In plaats daarvan heeft de vader daarna, op 1 oktober 2021, een verzoek tot teruggeleiding ingediend bij deze rechtbank. In deze situatie is echter voor de teruggeleidingsrechter niet langer een taak weggelegd. Immers, het doel van het Verdrag is al voltooid: in het land van herkomst is na de onrechtmatige overbrenging van de kinderen naar Nederland een beslissing ten gronde genomen. Voor het treffen van een ordemaatregel is geen plaats meer.
Indien de rechtbank, in afwijking van het voorgaande, toch het teruggeleidingsverzoek van de vader zou behandelen en dit zou toewijzen, zou die beslissing er toe leiden dat kinderen, die op dit moment alweer enige tijd
rechtmatigin Nederland verblijven, in het kader van een ordemaatregel moeten worden teruggeleid naar Spanje, terwijl daar een reeds onherroepelijk vonnis in de bodemprocedure ligt, waarin is bepaald dat de verblijfplaats van de kinderen bij de moeder in Nederland ligt.
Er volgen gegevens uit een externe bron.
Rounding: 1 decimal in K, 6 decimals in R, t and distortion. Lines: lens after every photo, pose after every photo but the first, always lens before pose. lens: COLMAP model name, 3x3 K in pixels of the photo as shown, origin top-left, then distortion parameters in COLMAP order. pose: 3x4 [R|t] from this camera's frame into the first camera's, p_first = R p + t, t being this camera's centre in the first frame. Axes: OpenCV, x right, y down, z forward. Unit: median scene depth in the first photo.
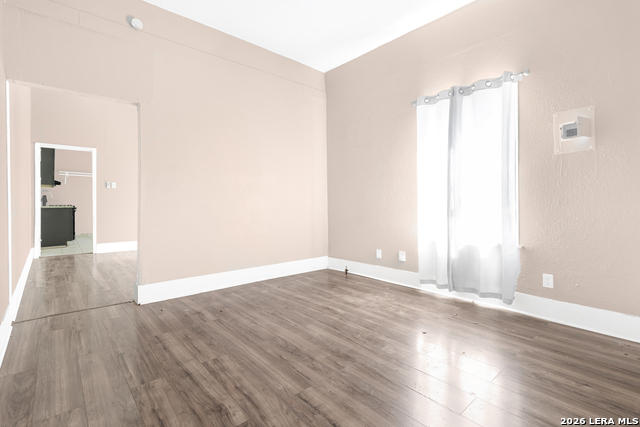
lens RADIAL K [[299.1, 0, 320.4], [0, 299.1, 206.8], [0, 0, 1]] dist [0.007680, 0.000804]
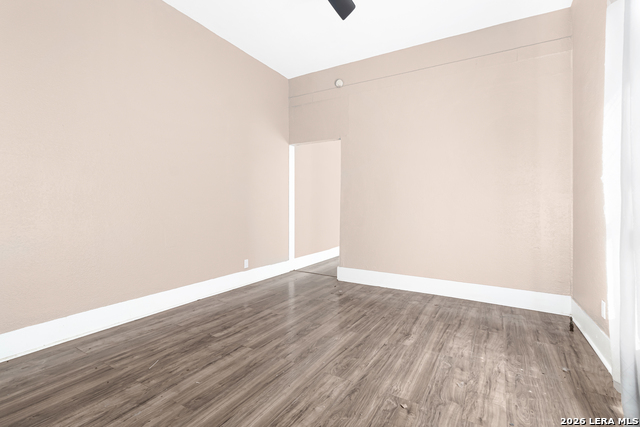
lens RADIAL K [[299.1, 0, 321.1], [0, 299.1, 211.7], [0, 0, 1]] dist [0.007680, 0.000804]
pose [[0.311389, 0.016527, -0.950139, 0.837803], [-0.022267, 0.999701, 0.010092, -0.012355], [0.950022, 0.018015, 0.311664, 0.560683]]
Dat strookt niet met het doel zoals is neergelegd in artikel 1 van het Verdrag.
Hieraan doet niet af dat de Spaanse rechter ook heeft geoordeeld dat de overbrenging van de kinderen [minderjarige 1] en [minderjarige 2] in oktober 2020 naar Nederland vanuit Spanje ongeoorloofd was. Evenmin is van belang de clausulering die de Spaanse rechter bij de bepaling van de woonplaats van de kinderen heeft aangebracht. Nog daargelaten welke betekenis aan die clausulering moet worden gehecht, geldt dat de teruggeleidingsrechter binnen het bestek van het verdrag ambtshalve zijn rol in de gaten moet houden; het bodemvonnis van een buitenlandse rechter vormt geen legitimatie om daarvan af te wijken.
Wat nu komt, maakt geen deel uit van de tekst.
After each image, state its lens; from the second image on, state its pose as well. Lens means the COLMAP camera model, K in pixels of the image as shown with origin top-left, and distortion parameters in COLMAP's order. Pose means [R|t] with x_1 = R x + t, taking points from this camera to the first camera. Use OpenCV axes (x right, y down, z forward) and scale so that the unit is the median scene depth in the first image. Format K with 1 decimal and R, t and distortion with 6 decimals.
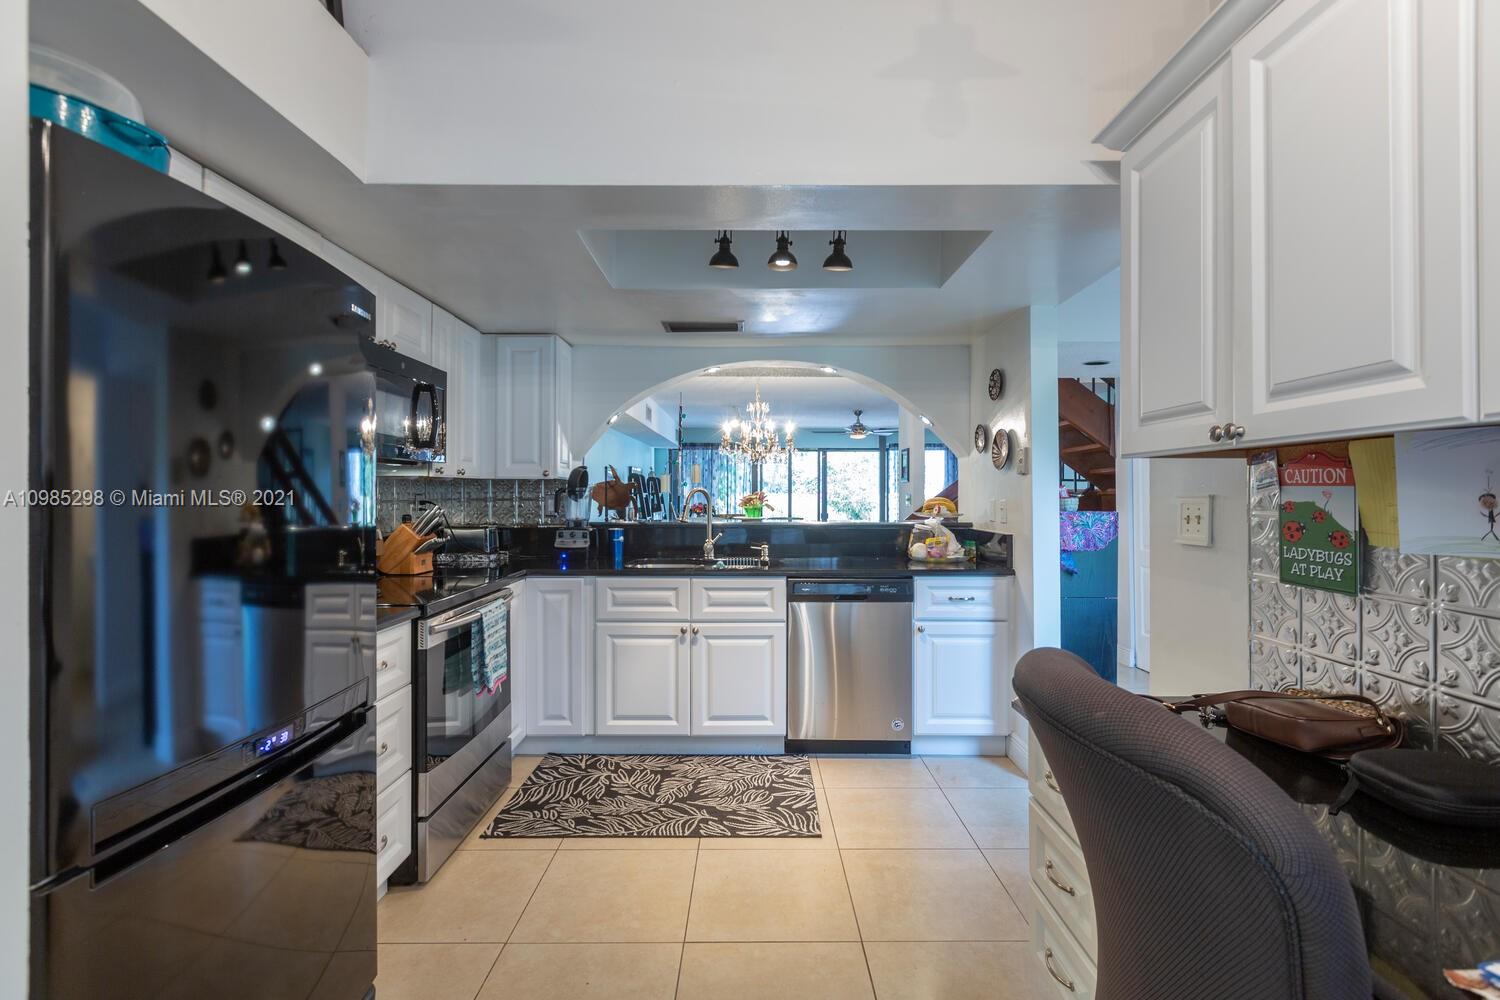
lens RADIAL K [[671.7, 0, 743.0], [0, 671.7, 499.1], [0, 0, 1]] dist [0.002147, -0.000728]
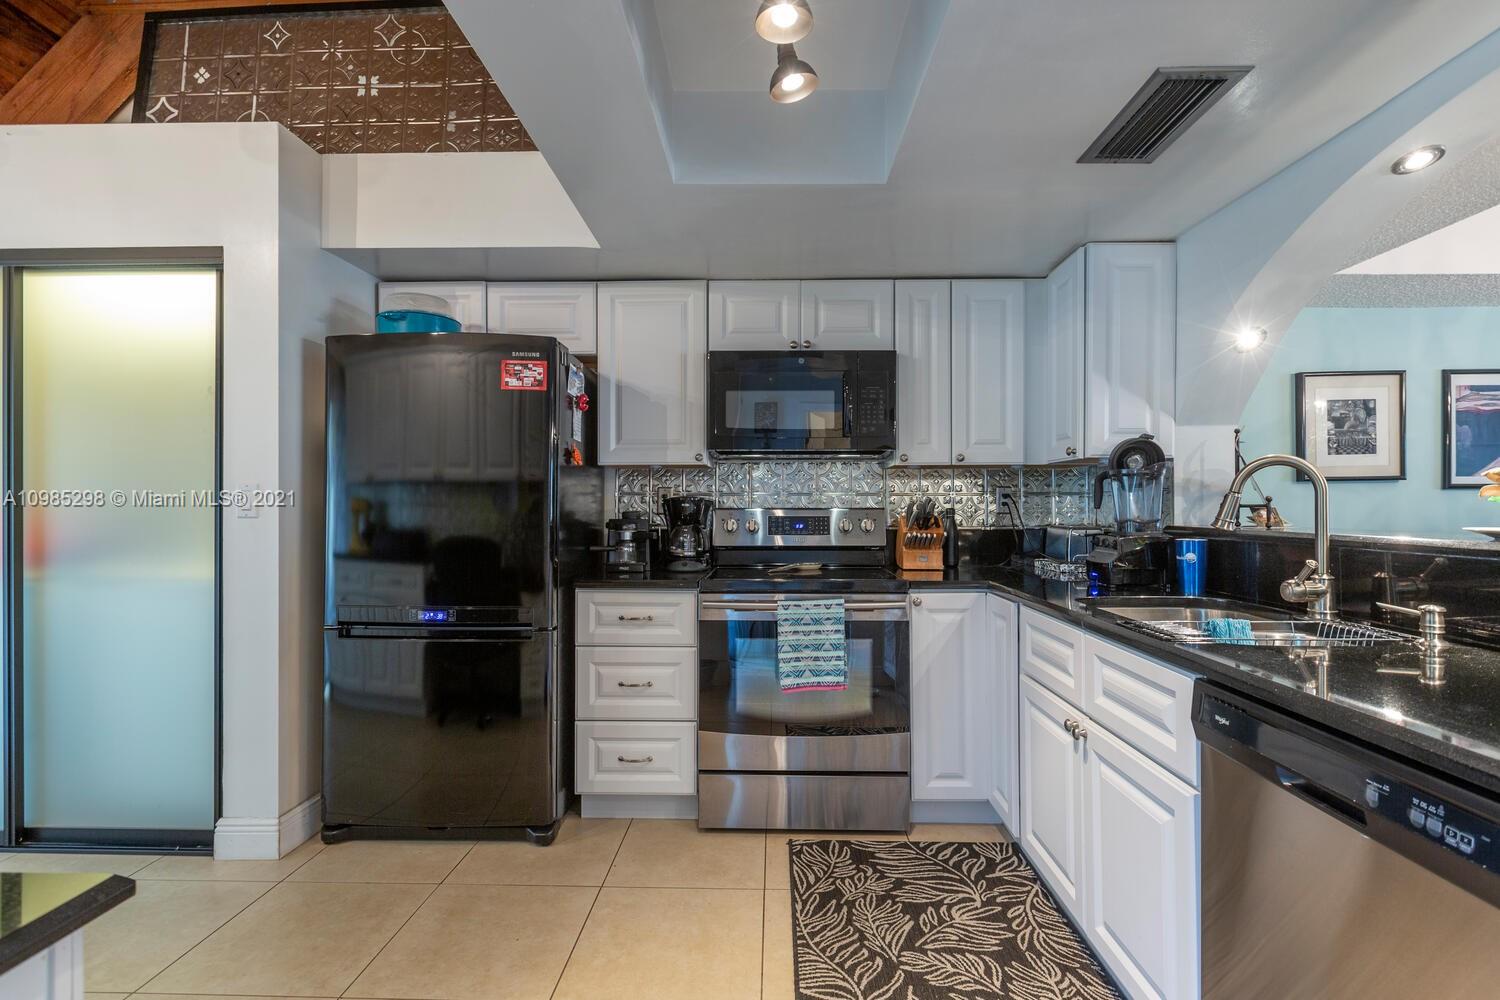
lens RADIAL K [[671.7, 0, 746.2], [0, 671.7, 502.4], [0, 0, 1]] dist [0.002147, -0.000728]
pose [[-0.025408, -0.015954, -0.999550, 0.495814], [0.002610, 0.999868, -0.016025, 0.029522], [0.999674, -0.003016, -0.025363, 0.825866]]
Het verzoek van de vader zal dus worden afgewezen. Voor een proceskostenveroordeling is geen grond.
Bijzondere curator
De rechtbank acht het in het belang van de kinderen dat de bijzondere curator de uitspraak van de rechtbank (en eventueel de uitspraak van het gerechtshof) met hen bespreekt. De rechtbank merkt ten overvloede op dat de benoeming van de bijzondere curator, voor zover er hoger beroep wordt ingesteld tegen deze beslissing, doorloopt tijdens de appelprocedure. Indien er geen hoger beroep wordt ingesteld dan beschouwt de rechtbank de werkzaamheden van de bijzondere curator voor deze procedure één maand na de datum van deze beschikking als beëindigd.

Beslissing

De rechtbank:
wijst het door de vader verzochte af;
beschouwt – voor zover er geen hoger beroep wordt ingesteld tegen deze beslissing – de werkzaamheden van de bijzondere curator voor deze procedure met ingang van 11 februari 2022 als beëindigd.
Deze beschikking is gegeven door mrs. M. Dam, J.M. Vink en M.J. Alt-van Endt, (kinder)rechters, tot stand gekomen in samenwerking met mr. M. Corver, griffier, en uitgesproken op de openbare zitting van 11 januari 2022.
Van deze beschikking kan - voor zover er definitief is beslist - hoger beroep worden ingesteld binnen twee weken (artikel 13 lid 7 Uitvoeringswet internationale kinderontvoering) na de dag van de uitspraak door indiening van een beroepschrift ter griffie van het Gerechtshof Den Haag. In geval van hoger beroep zal de terechtzitting bij het hof - in beginsel - plaatsvinden in de derde of vierde week na deze beslissing.